The International Court of Justice (ICJ) today ruled that the United States has breached its obligations under an international convention to 51 Mexicans on death row in US jails when it did not inform them of their right to contact their consular representatives "without delay" after their arrest.
Sitting in The Hague, the ICJ - also known as the World Court - found that the US had breached several obligations contained in the 1963 Vienna Convention on Consular Relations.
In 49 of the cases, the US failed to enable Mexican consular officials to contact and visit their nationals, while in 34 cases the US did not allow Mexican consular officials to arrange legal representation for their nationals.
The court rejected Mexico's request that the convictions and sentences be totally or partially annulled. Instead the judges said the US should choose a means of review and reconsideration of the convictions and sentences that conforms with the relevant provisions of the Vienna Convention.

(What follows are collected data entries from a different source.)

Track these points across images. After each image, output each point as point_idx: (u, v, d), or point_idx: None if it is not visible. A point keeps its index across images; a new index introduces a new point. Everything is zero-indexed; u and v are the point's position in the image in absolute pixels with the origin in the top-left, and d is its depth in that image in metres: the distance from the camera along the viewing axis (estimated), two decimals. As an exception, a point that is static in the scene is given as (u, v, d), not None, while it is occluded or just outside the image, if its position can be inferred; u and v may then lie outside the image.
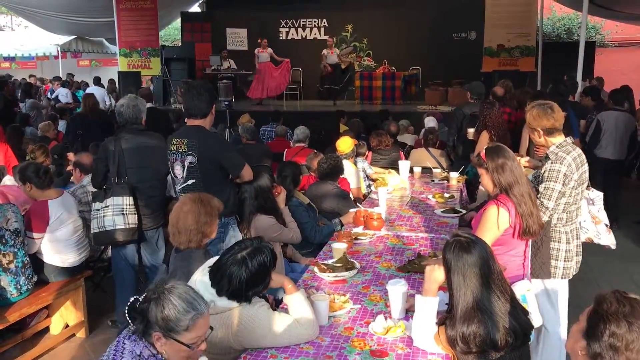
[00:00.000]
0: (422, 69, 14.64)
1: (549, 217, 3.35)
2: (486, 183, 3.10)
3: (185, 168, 3.61)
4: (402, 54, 14.95)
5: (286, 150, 7.29)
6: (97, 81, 13.45)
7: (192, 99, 3.63)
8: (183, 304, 1.91)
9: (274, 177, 6.70)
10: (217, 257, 2.49)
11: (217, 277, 2.36)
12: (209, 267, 2.44)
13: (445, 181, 5.68)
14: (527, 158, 4.04)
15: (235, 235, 3.76)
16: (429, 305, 2.35)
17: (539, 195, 3.34)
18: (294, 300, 2.47)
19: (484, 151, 3.11)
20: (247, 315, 2.35)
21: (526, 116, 3.53)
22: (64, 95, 11.60)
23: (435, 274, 2.38)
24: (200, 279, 2.44)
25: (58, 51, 16.53)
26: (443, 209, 4.54)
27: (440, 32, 14.88)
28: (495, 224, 2.94)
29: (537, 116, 3.42)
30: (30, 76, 16.58)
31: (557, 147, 3.38)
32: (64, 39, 16.41)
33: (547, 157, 3.42)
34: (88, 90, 12.81)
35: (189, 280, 2.70)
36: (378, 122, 9.46)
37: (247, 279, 2.33)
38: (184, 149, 3.59)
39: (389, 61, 14.46)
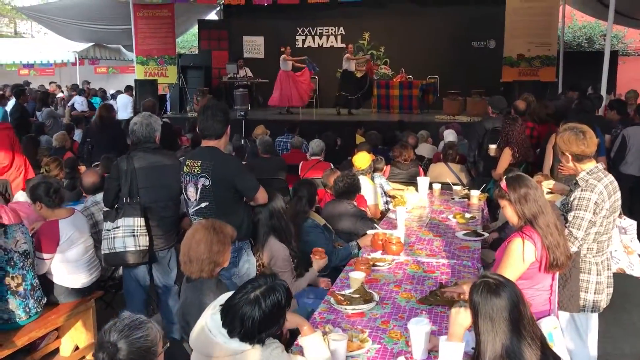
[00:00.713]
0: (440, 78, 14.45)
1: (578, 247, 3.18)
2: (509, 215, 2.94)
3: (199, 190, 3.50)
4: (420, 63, 14.78)
5: (302, 163, 7.17)
6: (128, 89, 13.45)
7: (207, 119, 3.53)
8: None
9: (288, 189, 6.72)
10: (229, 294, 2.36)
11: (229, 318, 2.23)
12: (221, 305, 2.31)
13: (466, 199, 5.51)
14: (552, 182, 3.87)
15: (249, 260, 3.64)
16: (454, 352, 2.20)
17: (567, 224, 3.17)
18: (310, 342, 2.33)
19: (504, 182, 2.96)
20: (261, 358, 2.21)
21: (557, 138, 3.37)
22: (79, 103, 11.59)
23: (461, 317, 2.23)
24: (211, 317, 2.31)
25: (76, 58, 16.61)
26: (464, 232, 4.38)
27: (459, 40, 14.68)
28: (520, 258, 2.78)
29: (567, 141, 3.26)
30: (50, 83, 16.67)
31: (587, 173, 3.21)
32: (82, 46, 16.48)
33: (576, 184, 3.26)
34: (119, 98, 12.82)
35: (200, 314, 2.59)
36: (395, 133, 9.33)
37: (260, 320, 2.19)
38: (198, 170, 3.48)
39: (407, 70, 14.30)
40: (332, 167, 6.46)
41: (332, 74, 15.40)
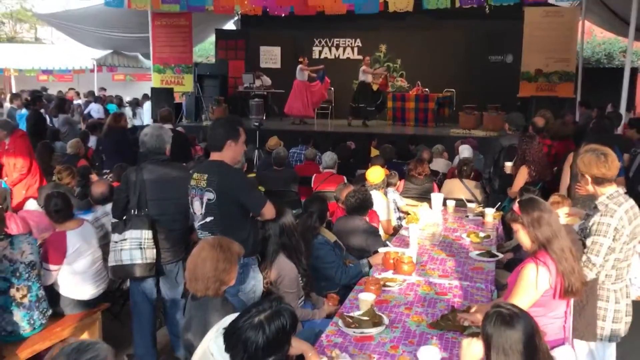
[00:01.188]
0: (457, 92, 14.33)
1: (596, 274, 3.07)
2: (522, 239, 2.83)
3: (204, 205, 3.44)
4: (436, 76, 14.68)
5: (315, 175, 7.11)
6: (148, 97, 13.54)
7: (210, 130, 3.53)
8: None
9: (300, 202, 6.65)
10: (233, 316, 2.29)
11: (232, 342, 2.15)
12: (224, 328, 2.23)
13: (481, 217, 5.40)
14: (567, 209, 3.76)
15: (255, 277, 3.57)
16: (465, 385, 2.10)
17: (585, 249, 3.06)
18: (315, 369, 2.25)
19: (517, 205, 2.86)
20: (263, 385, 2.13)
21: (577, 159, 3.27)
22: (95, 110, 11.65)
23: (473, 349, 2.13)
24: (214, 341, 2.24)
25: (94, 65, 16.75)
26: (478, 252, 4.27)
27: (476, 54, 14.57)
28: (533, 285, 2.68)
29: (588, 163, 3.15)
30: (69, 89, 16.81)
31: (607, 197, 3.10)
32: (100, 53, 16.62)
33: (595, 208, 3.15)
34: (146, 105, 12.84)
35: (205, 333, 2.52)
36: (408, 147, 9.24)
37: (264, 346, 2.12)
38: (204, 184, 3.43)
39: (423, 82, 14.20)
40: (346, 180, 6.38)
41: (348, 85, 15.35)
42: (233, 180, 3.45)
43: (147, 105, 12.70)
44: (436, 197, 5.57)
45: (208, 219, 3.45)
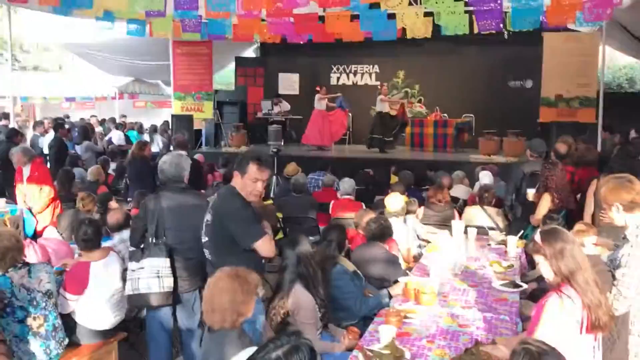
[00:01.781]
0: (476, 117, 14.23)
1: (627, 308, 2.94)
2: (544, 271, 2.73)
3: (204, 224, 3.51)
4: (455, 101, 14.63)
5: (333, 202, 7.06)
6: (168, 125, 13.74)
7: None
8: None
9: (319, 228, 6.59)
10: (250, 351, 2.22)
11: (249, 378, 2.08)
12: (240, 364, 2.16)
13: (503, 245, 5.27)
14: (594, 238, 3.65)
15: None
16: None
17: (615, 282, 2.94)
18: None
19: (539, 236, 2.77)
20: None
21: (602, 189, 3.18)
22: (116, 137, 11.79)
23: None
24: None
25: (116, 93, 17.00)
26: (502, 282, 4.15)
27: (495, 79, 14.50)
28: (559, 318, 2.57)
29: (614, 189, 3.06)
30: (91, 116, 17.07)
31: (638, 227, 2.99)
32: (122, 80, 16.89)
33: (625, 239, 3.04)
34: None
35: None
36: (426, 173, 9.16)
37: (282, 382, 2.03)
38: (210, 204, 3.51)
39: (442, 108, 14.16)
40: (364, 207, 6.32)
41: (366, 111, 15.35)
42: (228, 207, 3.43)
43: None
44: (457, 224, 5.46)
45: (204, 239, 3.50)
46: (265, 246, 3.40)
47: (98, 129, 14.11)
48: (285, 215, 6.84)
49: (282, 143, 12.98)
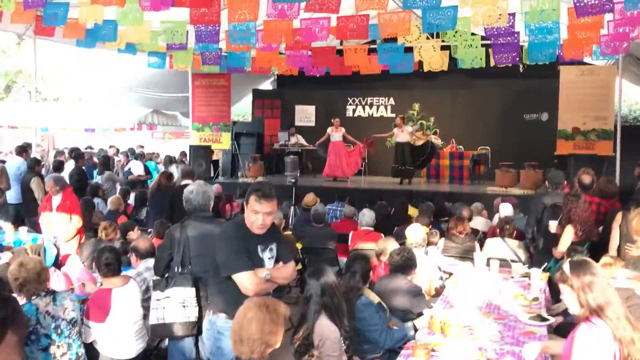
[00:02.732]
0: (492, 149, 14.22)
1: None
2: (570, 302, 2.67)
3: None
4: (471, 134, 14.64)
5: (352, 233, 7.02)
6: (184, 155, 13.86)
7: None
8: None
9: (338, 260, 6.54)
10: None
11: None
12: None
13: (526, 278, 5.19)
14: (626, 272, 3.58)
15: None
16: None
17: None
18: None
19: (568, 265, 2.72)
20: None
21: (632, 222, 3.13)
22: (135, 167, 11.89)
23: None
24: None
25: (135, 124, 17.23)
26: (529, 315, 4.07)
27: (511, 112, 14.52)
28: (592, 351, 2.50)
29: (644, 222, 3.01)
30: (110, 147, 17.28)
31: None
32: (140, 112, 17.14)
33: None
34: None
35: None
36: (444, 204, 9.12)
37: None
38: None
39: (457, 140, 14.16)
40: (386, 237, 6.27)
41: (382, 142, 15.39)
42: (221, 233, 3.48)
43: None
44: (479, 256, 5.41)
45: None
46: (245, 281, 3.25)
47: (118, 159, 14.26)
48: (305, 246, 6.81)
49: (299, 174, 13.03)
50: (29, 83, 23.03)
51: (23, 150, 9.25)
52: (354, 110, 16.32)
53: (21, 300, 3.41)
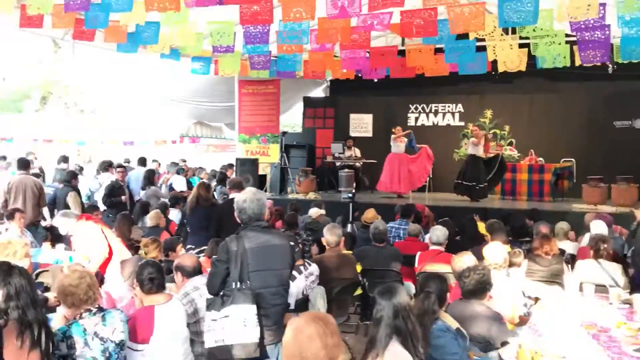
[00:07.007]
0: (577, 161, 13.79)
1: None
2: None
3: None
4: (552, 144, 14.25)
5: (419, 253, 6.89)
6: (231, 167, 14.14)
7: None
8: None
9: (402, 283, 6.42)
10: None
11: None
12: None
13: (628, 305, 4.96)
14: None
15: None
16: None
17: None
18: None
19: None
20: None
21: None
22: (178, 182, 12.11)
23: None
24: None
25: (178, 137, 17.64)
26: (635, 347, 3.87)
27: (598, 119, 14.08)
28: None
29: None
30: (153, 161, 17.75)
31: None
32: (182, 123, 17.53)
33: None
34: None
35: None
36: (524, 222, 8.87)
37: None
38: None
39: (536, 151, 13.80)
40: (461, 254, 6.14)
41: (449, 155, 15.20)
42: None
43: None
44: (571, 279, 5.22)
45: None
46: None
47: (161, 173, 14.59)
48: (366, 267, 6.73)
49: (354, 189, 12.95)
50: (65, 94, 24.03)
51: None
52: (416, 119, 16.15)
53: (67, 314, 3.48)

The ICJ said it found no evidence, as suggested by Mexico, of a "regular and continuing" pattern of breaches of one of the Convention's provisions, and said the US was now trying to meet its obligations.
The judges also said that while the current case concerned only Mexicans, its ruling may also apply to other foreign nationals in a similar situation in the US.
All the detainees involved in the case, known as Avena and Other Mexican Nationals (Mexico v. US), are awaiting capital punishment after being convicted of serious crimes. The ICJ's judgement is binding and cannot be appealed.